• **What is required**:
Give again, word for word, each line below starting at the one that contains "13: (372, 383, 0.47)" and ending at the one that contains "23: (609, 420, 0.41)".

• **Extracted records**:
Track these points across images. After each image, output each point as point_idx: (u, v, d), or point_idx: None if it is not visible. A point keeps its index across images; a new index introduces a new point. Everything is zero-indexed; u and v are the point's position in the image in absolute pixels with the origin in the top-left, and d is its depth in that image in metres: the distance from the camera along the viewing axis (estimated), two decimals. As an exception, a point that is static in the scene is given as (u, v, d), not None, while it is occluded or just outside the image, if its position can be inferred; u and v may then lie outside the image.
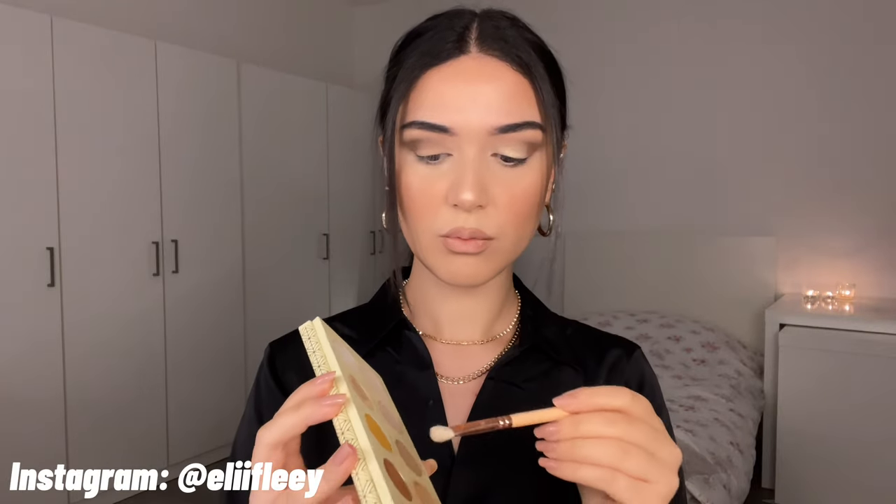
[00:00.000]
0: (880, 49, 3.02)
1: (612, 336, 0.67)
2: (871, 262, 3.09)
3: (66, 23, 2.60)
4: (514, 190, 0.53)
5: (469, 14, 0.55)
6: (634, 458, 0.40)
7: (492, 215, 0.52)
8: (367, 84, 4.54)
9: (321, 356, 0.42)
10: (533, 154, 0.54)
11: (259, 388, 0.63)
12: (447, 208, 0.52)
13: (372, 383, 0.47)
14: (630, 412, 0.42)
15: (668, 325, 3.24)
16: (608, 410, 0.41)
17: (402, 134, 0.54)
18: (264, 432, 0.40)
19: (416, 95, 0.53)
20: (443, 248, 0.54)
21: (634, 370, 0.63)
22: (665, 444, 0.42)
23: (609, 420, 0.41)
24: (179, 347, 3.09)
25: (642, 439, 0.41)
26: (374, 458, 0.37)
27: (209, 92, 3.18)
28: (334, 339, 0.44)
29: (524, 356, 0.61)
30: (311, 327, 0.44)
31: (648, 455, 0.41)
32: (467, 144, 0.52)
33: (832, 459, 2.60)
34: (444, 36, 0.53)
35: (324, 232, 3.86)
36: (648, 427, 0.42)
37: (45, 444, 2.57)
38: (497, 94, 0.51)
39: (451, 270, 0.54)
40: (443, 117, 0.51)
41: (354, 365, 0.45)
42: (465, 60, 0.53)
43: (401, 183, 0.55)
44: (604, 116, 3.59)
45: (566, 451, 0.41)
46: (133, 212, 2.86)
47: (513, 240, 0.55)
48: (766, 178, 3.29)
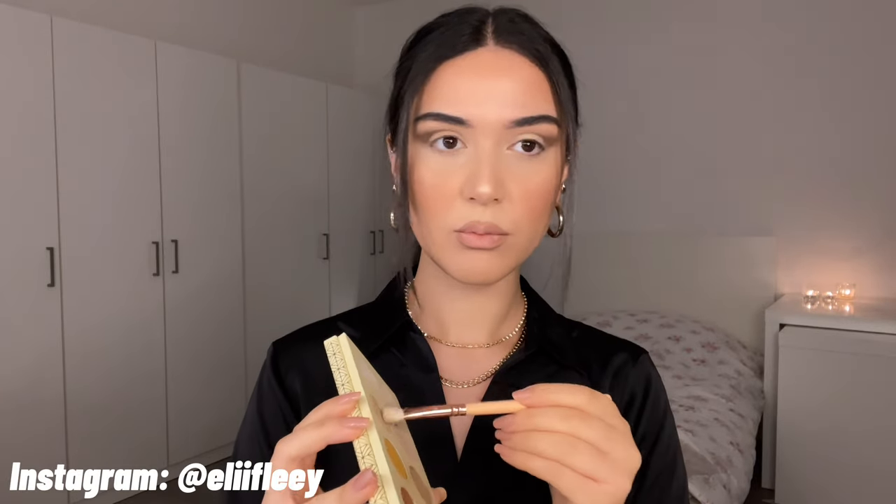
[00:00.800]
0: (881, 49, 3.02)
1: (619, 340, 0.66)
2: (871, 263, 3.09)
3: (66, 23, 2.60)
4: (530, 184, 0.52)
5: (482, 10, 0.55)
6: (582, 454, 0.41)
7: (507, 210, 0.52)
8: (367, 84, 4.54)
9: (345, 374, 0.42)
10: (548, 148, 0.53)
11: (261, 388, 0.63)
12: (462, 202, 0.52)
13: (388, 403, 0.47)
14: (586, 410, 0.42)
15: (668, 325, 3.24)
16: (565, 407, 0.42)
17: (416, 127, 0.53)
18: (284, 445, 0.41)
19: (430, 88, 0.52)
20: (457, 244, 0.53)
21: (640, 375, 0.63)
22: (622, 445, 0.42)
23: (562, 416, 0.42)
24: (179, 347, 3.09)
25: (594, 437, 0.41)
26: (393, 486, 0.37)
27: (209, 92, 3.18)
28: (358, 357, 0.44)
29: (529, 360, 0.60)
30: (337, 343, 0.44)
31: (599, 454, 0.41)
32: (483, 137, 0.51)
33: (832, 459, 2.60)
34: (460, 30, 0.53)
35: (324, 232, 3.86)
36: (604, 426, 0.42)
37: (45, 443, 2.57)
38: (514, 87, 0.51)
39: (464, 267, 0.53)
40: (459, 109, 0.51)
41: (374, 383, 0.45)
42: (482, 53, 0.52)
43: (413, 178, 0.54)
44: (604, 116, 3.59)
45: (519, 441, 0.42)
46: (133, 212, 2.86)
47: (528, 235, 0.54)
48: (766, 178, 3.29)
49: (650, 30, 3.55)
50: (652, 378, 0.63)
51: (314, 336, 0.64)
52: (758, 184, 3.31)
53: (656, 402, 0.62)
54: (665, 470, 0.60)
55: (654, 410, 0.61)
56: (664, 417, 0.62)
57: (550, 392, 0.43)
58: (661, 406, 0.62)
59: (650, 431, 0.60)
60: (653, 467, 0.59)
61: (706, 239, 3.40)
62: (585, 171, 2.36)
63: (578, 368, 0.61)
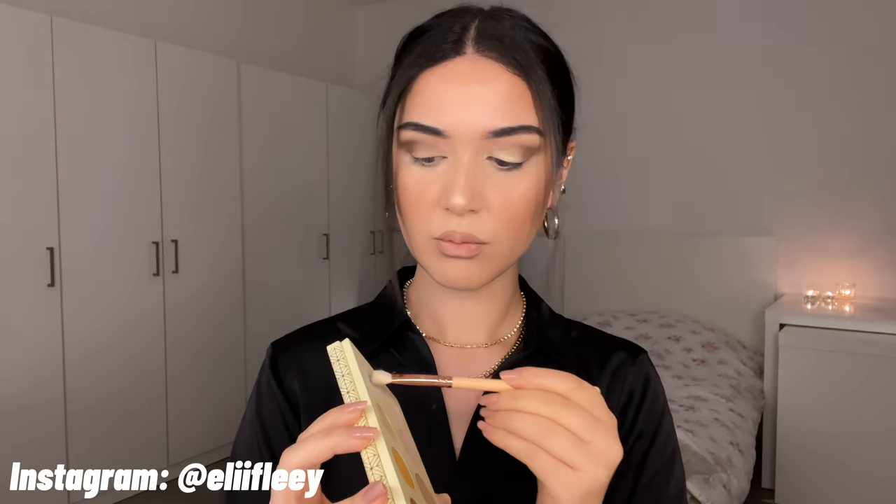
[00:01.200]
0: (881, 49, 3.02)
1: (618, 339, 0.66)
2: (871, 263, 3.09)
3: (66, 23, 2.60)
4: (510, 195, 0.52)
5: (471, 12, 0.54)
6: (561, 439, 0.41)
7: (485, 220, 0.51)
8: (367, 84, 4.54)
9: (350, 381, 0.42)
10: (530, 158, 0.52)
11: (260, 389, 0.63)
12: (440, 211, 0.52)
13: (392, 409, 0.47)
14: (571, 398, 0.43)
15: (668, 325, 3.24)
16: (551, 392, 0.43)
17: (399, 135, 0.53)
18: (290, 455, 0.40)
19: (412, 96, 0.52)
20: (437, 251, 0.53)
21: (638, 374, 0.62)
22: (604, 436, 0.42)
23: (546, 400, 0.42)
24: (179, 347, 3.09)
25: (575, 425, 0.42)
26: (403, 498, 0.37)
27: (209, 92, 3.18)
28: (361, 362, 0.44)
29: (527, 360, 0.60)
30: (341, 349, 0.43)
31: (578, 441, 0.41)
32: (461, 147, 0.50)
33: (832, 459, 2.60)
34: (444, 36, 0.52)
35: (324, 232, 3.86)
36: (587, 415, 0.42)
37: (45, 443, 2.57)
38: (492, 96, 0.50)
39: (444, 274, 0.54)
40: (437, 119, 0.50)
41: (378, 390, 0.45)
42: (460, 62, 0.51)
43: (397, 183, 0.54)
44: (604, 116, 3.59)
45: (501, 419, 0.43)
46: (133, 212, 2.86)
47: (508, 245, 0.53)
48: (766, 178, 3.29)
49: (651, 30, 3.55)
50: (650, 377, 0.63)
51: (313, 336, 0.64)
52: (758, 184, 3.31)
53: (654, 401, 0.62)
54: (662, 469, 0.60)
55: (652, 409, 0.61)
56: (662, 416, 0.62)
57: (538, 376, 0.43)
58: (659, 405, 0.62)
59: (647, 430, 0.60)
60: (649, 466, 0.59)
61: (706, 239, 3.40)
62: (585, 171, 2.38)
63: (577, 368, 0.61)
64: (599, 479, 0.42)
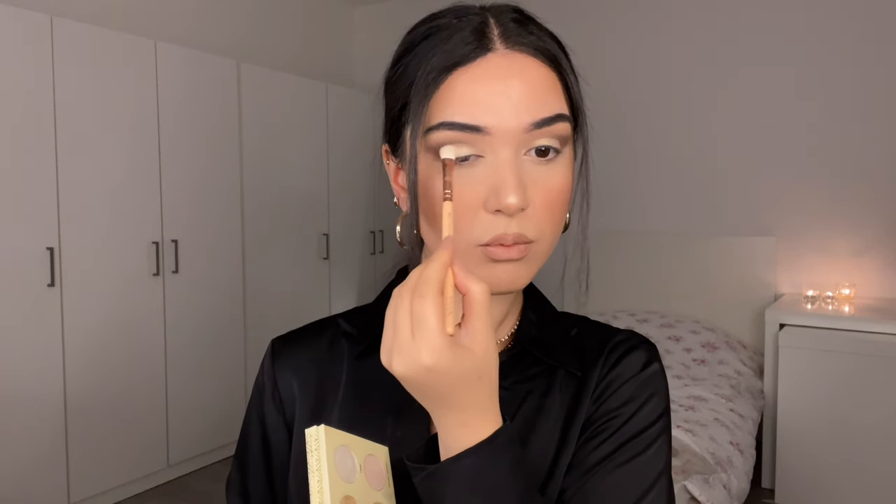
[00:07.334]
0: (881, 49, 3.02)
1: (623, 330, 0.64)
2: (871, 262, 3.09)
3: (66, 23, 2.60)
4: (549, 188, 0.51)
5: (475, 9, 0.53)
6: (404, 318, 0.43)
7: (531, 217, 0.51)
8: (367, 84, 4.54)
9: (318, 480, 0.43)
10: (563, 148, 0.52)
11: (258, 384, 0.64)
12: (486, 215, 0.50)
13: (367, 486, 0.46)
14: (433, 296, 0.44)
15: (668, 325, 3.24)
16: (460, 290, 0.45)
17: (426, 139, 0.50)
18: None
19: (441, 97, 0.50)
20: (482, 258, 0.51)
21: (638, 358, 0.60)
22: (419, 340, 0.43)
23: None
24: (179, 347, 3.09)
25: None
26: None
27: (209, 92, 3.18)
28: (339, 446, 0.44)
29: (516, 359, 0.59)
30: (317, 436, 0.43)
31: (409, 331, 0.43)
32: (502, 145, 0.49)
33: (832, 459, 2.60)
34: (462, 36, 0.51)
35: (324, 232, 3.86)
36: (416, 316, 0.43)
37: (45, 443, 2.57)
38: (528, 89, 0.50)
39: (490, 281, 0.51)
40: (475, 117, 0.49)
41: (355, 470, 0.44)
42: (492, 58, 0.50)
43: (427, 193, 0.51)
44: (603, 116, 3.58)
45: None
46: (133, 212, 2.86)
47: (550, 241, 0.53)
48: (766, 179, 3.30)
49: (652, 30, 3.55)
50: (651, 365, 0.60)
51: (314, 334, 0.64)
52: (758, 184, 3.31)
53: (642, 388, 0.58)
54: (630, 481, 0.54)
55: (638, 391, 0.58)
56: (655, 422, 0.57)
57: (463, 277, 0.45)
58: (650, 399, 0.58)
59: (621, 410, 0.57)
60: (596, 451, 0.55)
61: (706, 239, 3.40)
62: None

• **Solution for this problem**:
13: (372, 383, 0.47)
14: (630, 412, 0.42)
15: (668, 325, 3.24)
16: (608, 410, 0.41)
17: (402, 134, 0.54)
18: (264, 432, 0.40)
19: (416, 95, 0.53)
20: (443, 248, 0.54)
21: (634, 370, 0.63)
22: (665, 444, 0.42)
23: (609, 420, 0.41)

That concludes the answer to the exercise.